>HDFC LIMITED: Major structural drivers of housing finance industry in India remain intact...
The major drivers of the housing finance industry in India as stated below remain intact:-
• Large population with a favourable demographic profile wherein 65% of the population is below 35 years
• Rising and high disposable income with high propensity to spend on assets like real estate for shelter as well as for investments
• Increasing urbanisation — currently only 31% of the population resides in urban areas
• Nuclearisation of families leading to higher demand for houses
• Due to demand-supply mismatch, the total housing shortage is ~88 million as on FY11, of which urban housing shortage is 28.9 million (as per Crisil Research)

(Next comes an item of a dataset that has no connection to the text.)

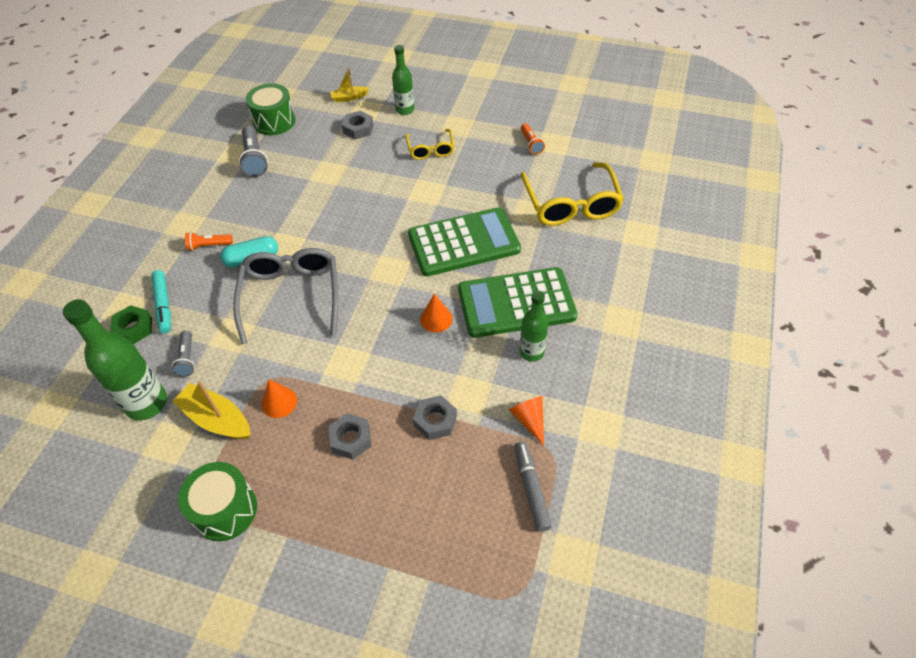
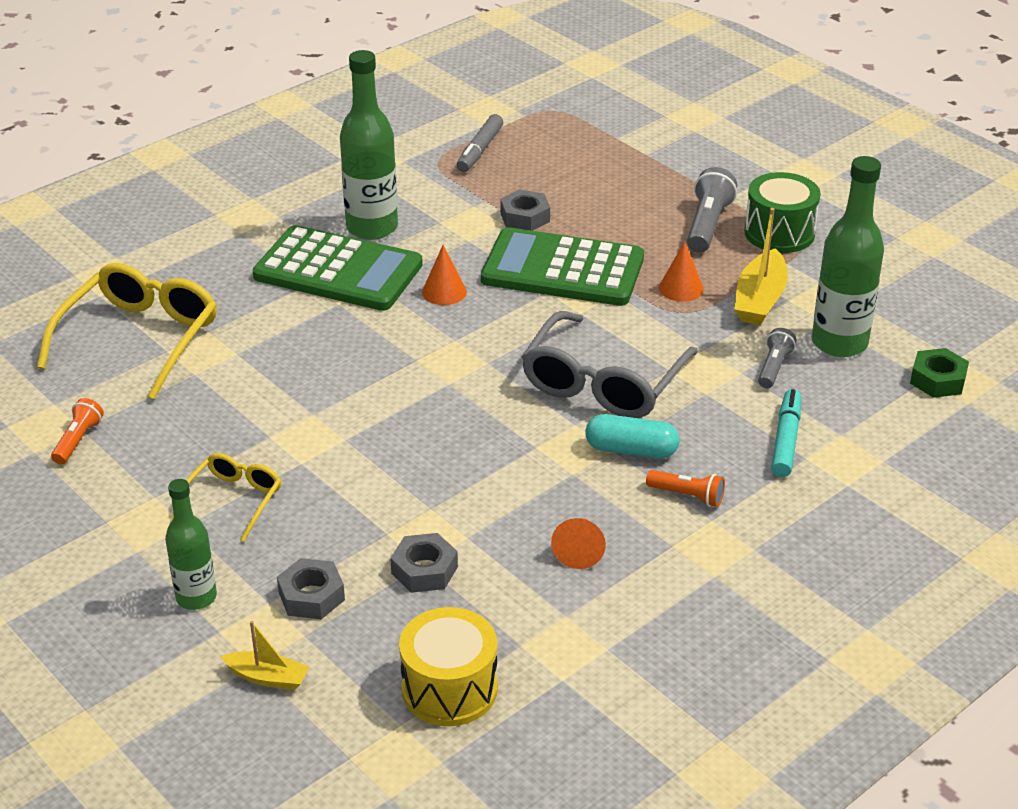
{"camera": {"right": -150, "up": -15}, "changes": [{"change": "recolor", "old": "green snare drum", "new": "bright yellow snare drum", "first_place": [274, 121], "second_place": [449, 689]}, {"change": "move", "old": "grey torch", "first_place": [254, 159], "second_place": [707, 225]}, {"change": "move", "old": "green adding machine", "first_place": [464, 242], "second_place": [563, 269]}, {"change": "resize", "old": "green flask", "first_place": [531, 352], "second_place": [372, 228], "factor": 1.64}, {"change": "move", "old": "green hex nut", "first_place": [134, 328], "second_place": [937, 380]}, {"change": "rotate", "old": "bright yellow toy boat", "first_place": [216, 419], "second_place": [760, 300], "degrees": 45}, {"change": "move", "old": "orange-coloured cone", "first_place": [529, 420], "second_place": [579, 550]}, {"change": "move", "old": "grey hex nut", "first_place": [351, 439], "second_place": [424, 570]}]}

• Tax incentives available in the form of deduction of interest and principal repayments, which results into lower effective interest rates borne by the borrower
• Improved affordability
■ Opportunity for mortgage finance industry remains huge….
There continues to remain huge potential for growth of the Indian housing finance industry. This is evident from the fact that mortgage as a percentage of India’s GDP at 9% remains one of the lowest in the world. The corresponding figure for developed countries like the US and UK stands at 81% and 88%, respectively, while for China it is at 20%.
■ India’s under-penetrated market to offer long-term growth visibility
Mortgages as a percentage of GDP in India are just 9% compared to developed countries where it is above 80% and China where it is 20%, providing long-term visibility for growth. We expect HDFC’s loan book to witness a healthy CAGR of 20% over FY12-14E to | 1995 billion.
■ Volatility in spreads contained
HDFC has been able to minimise deviation in reported spreads by maintaining it in the range of 2.15% to 2.35% in the past five years despite volatile interest rates owing to its flexible borrowing profile and stable asset-liability management. We expect FY13E calculated adjusted spreads to be stable at 2.9% as compared to 2.83% in FY11.
■ Seasoned loan portfolio, nil NNPA
HDFC’s assets are seasoned and have witnessed various cycles still maintaining resilience with nil NNPA and 0.8% GNPA as on FY11. Going forward, we expect the asset quality to remain strong with GNPA of 0.9% and nil NNPA for FY13E owing to its strong in-house recovery team.